To contest this insight, Mills attacks the idea of the cultural quality of institutions. For him, social structures defined in this way obscure their “real” meaning: “The result, I think, is to transform, by definition, all institutional structures into …. what has been called ‘the symbol sphere’. “(1959: 36) And this symbol sphere serves no other purpose than the justification of authority and power, e.g. in the cases of “widely believed-in moral symbols, sacred emblems … god or gods … ‘vote of the majority’” etc. Capitalists, according to Mills, use such ideas to disguise their self-interest – since “the old self-interest motives and reasons may lead to guilt or at least to uneasiness among capitalists” (36–37). Conclusively, Parsons’ “value-orientations and normative structure has mainly to do with master symbols of legitimation.”

The provided quotes include the curiosity that a “vote of the majority” is deemed as mere means of the rule of authorities. Even if from time to time one hates the outcome of such majority votes, the question is what an alternative would look like. A comprehensive sociological imagination only brings up scary scenarios.

Besides such open democracy deficit issues, Mills’ view on the role of culture in society comes down to a crude form of functionalism. Here, once again, we come across a paradox still living on in the context of what now is called cultural sociology.Footnote 8 In line with Mills, a broad current of “critical” thought criticizes functionalism in abstract terms and at the same time adheres to a reductionist functionalist interpretation of culture as “in the last instance” serving economic and political interests. Culture is frequently directly equaled with economic capital and power, and a plethora of cultural studies outbid each other in “deconstructing” cultural preferences and activities, as motivated by the pursuit of economic self-interests.

The result is a blind spot for one of the most powerful phenomena in individual and in social life, namely the contents and forms of culture as such. Culture can indeed be used for all sorts of purposes, no doubt also for the ones Mills pays attention to, which I have suggested be called the “heteronomous function” of culture (Staubmann 2005). However, much more important, both for individuals and for society, is the role culture plays as such, its “autonomous function”. A specification of the latter for social systems theory is the idea of the fiduciary function of a subsystem, the roles and institutions responsible for the preservation and furtherance of culture. Parsons’ and Platt’s study on the American university system (1973) shows how rational culture interpenetrates with all parts of what Parsons calls the general actions system, the enormous meaning of rational knowledge and values for social and individual life and even for an overall characterization of modern society.

-- THINGS TO DO --
1) In the passage on Mills and Parsons, rewrite the part starting with "The provided quotes" and going on through "up scary scenarios.", replacing "sociological imagination" with "critical imagination".
2) In the passage on Mills and Parsons, what name does the author propose for culture's use for purposes like those Mills pays attention to?
3) Continue the passage on Mills and Parsons from its final sentence.

-- RAW RECORDS --
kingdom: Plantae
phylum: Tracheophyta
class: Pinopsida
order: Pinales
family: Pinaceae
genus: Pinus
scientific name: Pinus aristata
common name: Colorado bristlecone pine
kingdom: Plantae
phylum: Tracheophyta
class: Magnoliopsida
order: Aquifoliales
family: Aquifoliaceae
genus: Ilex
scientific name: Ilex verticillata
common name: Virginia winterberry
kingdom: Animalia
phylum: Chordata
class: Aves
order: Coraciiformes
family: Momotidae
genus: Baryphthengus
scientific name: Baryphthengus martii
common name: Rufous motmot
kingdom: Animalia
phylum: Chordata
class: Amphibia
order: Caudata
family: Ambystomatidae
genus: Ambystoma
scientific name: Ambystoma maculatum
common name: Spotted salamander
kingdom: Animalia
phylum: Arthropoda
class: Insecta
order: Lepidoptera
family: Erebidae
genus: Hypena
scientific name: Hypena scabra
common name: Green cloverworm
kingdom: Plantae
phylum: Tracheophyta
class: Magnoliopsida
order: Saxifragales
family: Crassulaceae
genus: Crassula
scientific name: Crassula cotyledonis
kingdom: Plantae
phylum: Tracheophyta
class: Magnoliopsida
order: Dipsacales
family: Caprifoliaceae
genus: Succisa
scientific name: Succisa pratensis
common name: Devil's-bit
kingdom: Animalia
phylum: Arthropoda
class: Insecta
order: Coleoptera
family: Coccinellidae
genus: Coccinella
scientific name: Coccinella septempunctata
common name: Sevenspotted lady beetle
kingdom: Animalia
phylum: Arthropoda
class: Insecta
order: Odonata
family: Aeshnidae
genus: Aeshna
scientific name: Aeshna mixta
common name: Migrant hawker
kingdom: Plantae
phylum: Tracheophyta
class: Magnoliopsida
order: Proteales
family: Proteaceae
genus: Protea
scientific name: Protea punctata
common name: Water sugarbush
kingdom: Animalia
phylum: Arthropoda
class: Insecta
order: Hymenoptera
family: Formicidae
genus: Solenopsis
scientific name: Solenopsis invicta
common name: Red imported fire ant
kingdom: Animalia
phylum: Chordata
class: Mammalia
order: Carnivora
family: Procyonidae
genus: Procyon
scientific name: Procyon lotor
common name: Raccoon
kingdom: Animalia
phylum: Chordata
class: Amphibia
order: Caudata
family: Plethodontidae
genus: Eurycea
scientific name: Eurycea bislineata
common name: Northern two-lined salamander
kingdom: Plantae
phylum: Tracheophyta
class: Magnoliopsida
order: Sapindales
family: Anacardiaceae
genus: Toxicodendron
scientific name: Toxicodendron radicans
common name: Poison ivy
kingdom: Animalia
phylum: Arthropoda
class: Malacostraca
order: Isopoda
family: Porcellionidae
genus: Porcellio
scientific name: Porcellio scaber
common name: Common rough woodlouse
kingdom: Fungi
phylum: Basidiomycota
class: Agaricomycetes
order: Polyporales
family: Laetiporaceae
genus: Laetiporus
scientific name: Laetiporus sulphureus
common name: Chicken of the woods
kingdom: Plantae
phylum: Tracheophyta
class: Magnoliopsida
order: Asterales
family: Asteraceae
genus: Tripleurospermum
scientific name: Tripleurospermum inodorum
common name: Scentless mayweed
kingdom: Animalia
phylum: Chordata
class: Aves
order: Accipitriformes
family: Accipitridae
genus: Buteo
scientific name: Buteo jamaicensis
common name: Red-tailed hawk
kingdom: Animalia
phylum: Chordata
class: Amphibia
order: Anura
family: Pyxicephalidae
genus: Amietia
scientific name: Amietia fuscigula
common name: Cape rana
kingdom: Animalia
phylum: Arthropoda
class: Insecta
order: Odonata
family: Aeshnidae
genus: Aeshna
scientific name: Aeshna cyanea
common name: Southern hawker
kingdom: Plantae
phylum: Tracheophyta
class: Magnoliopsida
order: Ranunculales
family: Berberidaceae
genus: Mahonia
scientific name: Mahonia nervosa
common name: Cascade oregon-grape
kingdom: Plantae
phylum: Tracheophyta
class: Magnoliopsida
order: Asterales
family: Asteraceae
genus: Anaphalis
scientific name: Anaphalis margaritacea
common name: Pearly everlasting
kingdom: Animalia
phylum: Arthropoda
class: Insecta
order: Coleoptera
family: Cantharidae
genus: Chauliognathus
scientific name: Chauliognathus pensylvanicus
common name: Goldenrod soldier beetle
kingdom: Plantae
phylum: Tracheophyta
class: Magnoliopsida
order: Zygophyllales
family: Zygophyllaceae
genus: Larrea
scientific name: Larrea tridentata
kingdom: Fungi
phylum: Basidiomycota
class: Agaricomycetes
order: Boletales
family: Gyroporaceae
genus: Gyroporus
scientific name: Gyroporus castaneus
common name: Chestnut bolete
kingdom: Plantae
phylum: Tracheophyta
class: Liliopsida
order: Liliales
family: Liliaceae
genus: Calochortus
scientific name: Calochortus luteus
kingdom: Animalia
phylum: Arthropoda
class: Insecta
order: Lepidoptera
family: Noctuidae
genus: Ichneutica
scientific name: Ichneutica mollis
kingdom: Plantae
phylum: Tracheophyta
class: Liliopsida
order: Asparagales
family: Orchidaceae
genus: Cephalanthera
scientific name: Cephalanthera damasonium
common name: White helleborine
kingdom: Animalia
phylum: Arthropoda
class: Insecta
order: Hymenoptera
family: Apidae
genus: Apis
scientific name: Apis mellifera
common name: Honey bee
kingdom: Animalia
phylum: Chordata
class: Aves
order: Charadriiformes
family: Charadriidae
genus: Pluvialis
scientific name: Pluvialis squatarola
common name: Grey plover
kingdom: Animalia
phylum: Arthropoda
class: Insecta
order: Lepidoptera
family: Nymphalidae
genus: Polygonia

-- EXERCISE RESULTS --
1)
The provided quotes include the curiosity that a “vote of the majority” is deemed as mere means of the rule of authorities. Even if from time to time one hates the outcome of such majority votes, the question is what an alternative would look like. A comprehensive critical imagination only brings up scary scenarios.

2) The "heteronomous function" of culture.

3)
Mills’ repudiation of the autonomous role of culture leads him to deny that social structures are inherently also cultural phenomena. He repudiates Parsons’ social structures concept but does not explicitly define what he calls “the structural features of human society” anywhere. We can only guess when he refers to a “set of institutions” that “controls the total society and superimposes its values by violence and the threat of violence” (1959: 39). This reminds one of a number of totalitarian communist states, which Mills most likely did not have in mind. However, even in these cases, sheer violence would not be sufficient to explain their temporal stability.

Conflict and Social Change

Given Parsons’ extensive writings on social and cultural change, the persistent narrative of his lack and incapability to deal with the issue is stunning. Here again it is a matter of undifferentiated conceptions that account for a distorted perception of his work, one of which is the a-priori linking of social change with conflict. In Mills’ words it reads: “The magical elimination of conflict, and the wondrous achievement of harmony, … remove from this ‘systematic’ and ‘general’ theory the possibility of dealing with social change …” (1957: 42). Such a “conflict perspective” – as it is called – is limited by the fact that conflict and change are “independent variables”.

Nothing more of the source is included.